Challenge Description

Challenge Introduction

We are proud to announce that this year the challenge will host six diverse tasks which aim to push the limits of semantic visual understanding of videos as well as bridging visual content with human captions. Three out of the seven tasks are based on the ActivityNet dataset, which was introduced in CVPR 2015 and organized hierarchically in a semantic taxonomy. These tasks focus on trace evidence of activities in time in the form of proposals, class labels, and captions.

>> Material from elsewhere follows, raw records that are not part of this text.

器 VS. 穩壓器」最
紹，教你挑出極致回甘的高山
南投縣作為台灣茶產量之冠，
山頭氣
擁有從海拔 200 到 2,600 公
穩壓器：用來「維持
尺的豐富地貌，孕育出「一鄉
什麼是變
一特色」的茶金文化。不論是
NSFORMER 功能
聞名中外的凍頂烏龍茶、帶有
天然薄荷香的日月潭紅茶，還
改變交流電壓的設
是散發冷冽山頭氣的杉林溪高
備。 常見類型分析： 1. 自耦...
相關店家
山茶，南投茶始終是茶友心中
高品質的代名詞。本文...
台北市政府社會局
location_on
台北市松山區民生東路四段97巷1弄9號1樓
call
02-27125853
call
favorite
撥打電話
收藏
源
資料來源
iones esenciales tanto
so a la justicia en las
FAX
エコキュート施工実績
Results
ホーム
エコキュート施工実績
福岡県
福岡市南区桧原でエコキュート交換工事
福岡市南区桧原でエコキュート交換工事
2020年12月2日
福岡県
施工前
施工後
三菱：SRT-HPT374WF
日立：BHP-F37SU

In this installment of the challenge, we will host three guest tasks which enrich the understanding of visual information in videos. These tasks focus on complementary aspects of the activity recognition problem at large scale and involve challenging and recently compiled activity/action datasets, including Kinetics (Google DeepMind), AVA (Berkeley and Google), and Moments in Time (MIT and IBM Research).

ActivityNet Tasks

Task 1

2nd trial

Temporal Action Proposals (ActivityNet)

This task is intended to evaluate the ability of algorithms to generate high quality action proposals. The goal is to produce a set of candidate temporal segments that are likely to contain a human action.

Task 2

3rd trial

Temporal Action Localization (ActivityNet)

This task is intended to evaluate the ability of algorithms to temporally localize activities in untrimmed video sequences. Here, videos can contain more than one activity instance, and mutiple activity categories can appear in the video.

Task 3

2nd trial

Dense-Captioning Events in Videos (ActivityNet Captions)

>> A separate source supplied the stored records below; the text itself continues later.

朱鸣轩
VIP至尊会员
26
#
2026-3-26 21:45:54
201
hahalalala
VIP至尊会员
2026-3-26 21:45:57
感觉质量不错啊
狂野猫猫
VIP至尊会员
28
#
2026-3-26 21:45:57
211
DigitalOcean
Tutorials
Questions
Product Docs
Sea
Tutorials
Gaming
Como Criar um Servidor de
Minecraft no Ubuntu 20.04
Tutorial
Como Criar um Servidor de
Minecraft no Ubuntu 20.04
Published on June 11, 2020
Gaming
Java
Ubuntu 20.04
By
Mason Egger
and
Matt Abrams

This task involves both detecting and describing events in a video. For this task, participants will use the ActivityNet Captions dataset, a new large-scale benchmark for dense-captioning events.

Guest Tasks

Task A

2nd trial

Trimmed Activity Recognition (Kinetics)

This task is intended to evaluate the ability of algorithms to recognize activities in trimmed video sequences. Here, videos contain a single activity, and all the clips have a standard duration of ten seconds. For this task, participants will use the Kinetics dataset, a large-scale benchmark for trimmed action classification.

Task B

New

Spatio-temporal Action Localization (AVA)

This task is intended to evaluate the ability of algorithms to localize human actions in space and time. Each labeled video segment can contain multiple subjects, each performing potentially multiple actions. The goal is to identify these subjects and actions over continuous 15-minute video clips extracted from movies. For this task, participants will use the new AVA atomic visual actions dataset.

Task C

New

Trimmed Event Recognition (Moments in Time)

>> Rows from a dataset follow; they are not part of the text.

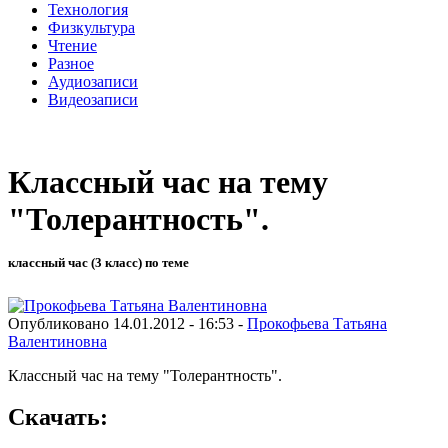
Технология
Физкультура
Чтение
Разное
Аудиозаписи
Видеозаписи
Классный час на тему
"Толерантность".
классный час (3 класс) по теме
Опубликовано 14.01.2012 - 16:53 -
Прокофьева Татьяна
Валентиновна
Классный час на тему "Толерантность".
Скачать: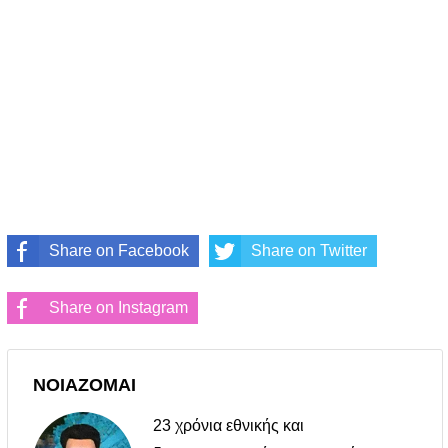
Share on Facebook
Share on Twitter
Share on Instagram
ΝΟΙΑΖΟΜΑΙ
23 χρόνια εθνικής και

This task is intended to evaluate the ability of algorithms to classify events in trimmed 3-second videos. Here, videos contain a single activity, and all clips have a standard duration of 3 seconds. There will be two tracks. The first track will use the Moments in Time dataset, a new large-scale dataset for video understanding, which has 800K videos in the training set. For the second track, participants will use the Moments in Time Mini dataset, a subset of Moments in Time with 100k videos provided in the training set.